Yesterday Richard wrote a wonderful post on his blog entitled ~ Happy Father’s Day. In it he talks about being a father and how having children has changed him and his life. He ends the post with, “To all our children, thanks for making our lives matter!” I love that. That’s it, right there. That’s the feeling I’ve had, but couldn’t find the words to so beautifully or succinctly express.
Richard also wrote, “…We got a beautiful boy, Nic. Eighteen months later, we got a beautiful girl, Emma. One of each, as they say. We got “one of each” in another way, too. One autistic, one not.” I read that and smiled, because it’s so true. We have been fortunate enough to have a child of each sex AND of two different neurologies! Three years ago I would not have been able to write any of this, I was still in the – Autism is tragic – mindset. But happily all of that has changed. Some people object to those of us who have chosen to celebrate our child’s neurology. They say we are sugar-coating what is real and difficult and makes it seem less serious than it is. I disagree with that thinking. I think we can still acknowledge the massive challenges our Autistic children face in this world, while still celebrating who they are and the beauty of their specific way of thinking and being.
I do not, for a second, believe that my daughter has an easy time or that she will not face all kinds of things a non Autistic peer would not have to deal with, but I do not need to increase her challenges by not accepting her, believing in her and celebrating her, exactly as she is, now, in this moment. Adding my expectations, despair and ongoing critique and comparison of her, to the very real issues she must cope with on a daily basis does not make her life easier. And I really want to make her life easier, not harder. I’d like to be the person who champions her, makes the bumps she will inevitably face a bit less bumpy and help her navigate some of the twists and turns of life, by giving her acceptance and unconditional love for every aspect of her being.

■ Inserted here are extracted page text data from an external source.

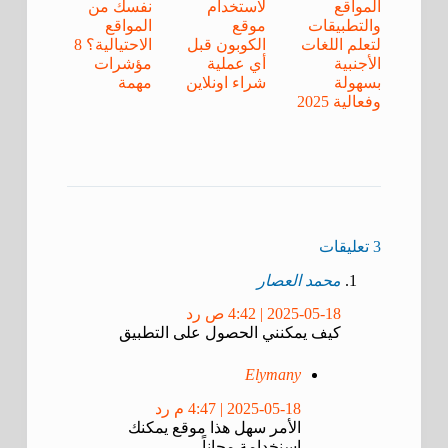
المواقع
لاستخدام
نفسك من
والتطبيقات
موقع
المواقع
لتعلم اللغات
الكوبون قبل
الاحتيالية؟ 8
الأجنبية
أي عملية
مؤشرات
بسهولة
شراء اونلاين
مهمة
وفعالية 2025
3 تعليقات
محمد العصار
2025-05-18 | 4:42 ص
رد
كيف يمكنني الحصول على التطبيق
Elymany
2025-05-18 | 4:47 م
رد
الأمر سهل هذا موقع يمكنك
اسنخدامة مجاناً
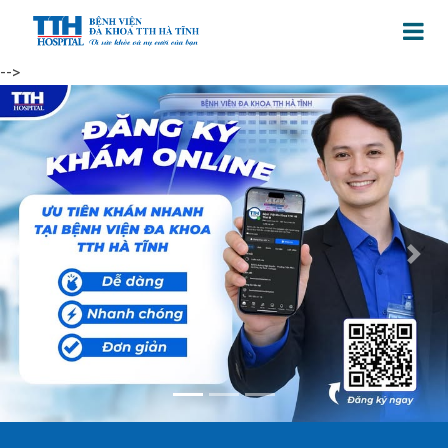
-->
Previous
Next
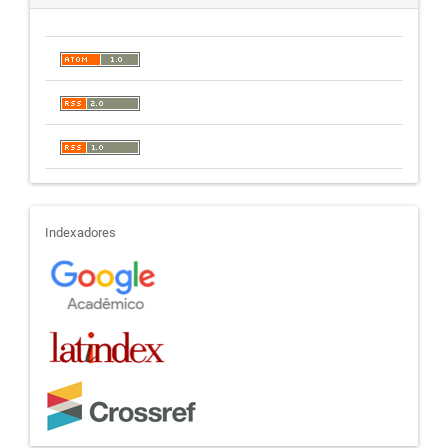
indexadores
Indexadores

I keep thinking about all our children who have trouble speaking, how when they are able to communicate in some way, either through typing or speaking, we non autistics are far more likely to listen and assume intelligence than not. I keep wondering what would happen if all our time, money and energy were spent on finding ways to help our children communicate through typing and other AAC devises, instead of on cures; would we see a shift in society’s perception regarding autism? Or would all those people dismiss their words because they are written and not spoken? Amy Sequenzia writes about this ‘here‘.

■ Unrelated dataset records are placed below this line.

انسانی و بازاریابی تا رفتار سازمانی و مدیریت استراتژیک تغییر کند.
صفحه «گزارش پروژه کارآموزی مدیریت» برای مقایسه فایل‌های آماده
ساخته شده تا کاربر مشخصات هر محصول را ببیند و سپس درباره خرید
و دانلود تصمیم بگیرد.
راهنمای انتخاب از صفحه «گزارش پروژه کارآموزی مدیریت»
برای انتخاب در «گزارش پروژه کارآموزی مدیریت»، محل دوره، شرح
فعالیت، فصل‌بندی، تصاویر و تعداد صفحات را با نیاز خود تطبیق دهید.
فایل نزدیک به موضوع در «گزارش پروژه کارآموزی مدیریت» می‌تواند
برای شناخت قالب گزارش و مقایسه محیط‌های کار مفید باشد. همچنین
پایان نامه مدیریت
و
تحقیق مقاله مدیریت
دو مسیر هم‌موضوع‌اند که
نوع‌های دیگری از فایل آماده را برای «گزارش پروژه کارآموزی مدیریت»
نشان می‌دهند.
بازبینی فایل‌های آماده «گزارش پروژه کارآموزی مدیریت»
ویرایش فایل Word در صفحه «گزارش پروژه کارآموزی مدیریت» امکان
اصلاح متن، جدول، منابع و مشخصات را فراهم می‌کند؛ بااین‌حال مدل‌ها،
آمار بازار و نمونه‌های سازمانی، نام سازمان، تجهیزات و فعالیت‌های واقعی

You see, we were one of those families who pursued the bio-med route. For years I tried all kinds of things, thinking we could cure. As long as I believed in a cure, everything else took a backseat. What I didn’t realize was that accepting and celebrating my child, fully and without amendment was the answer I had been looking for in all those doctors and specialists who claimed cure remedies. The remedy wasn’t a cure, the remedy was celebrating the child I have, exactly as she is – that’s the remedy.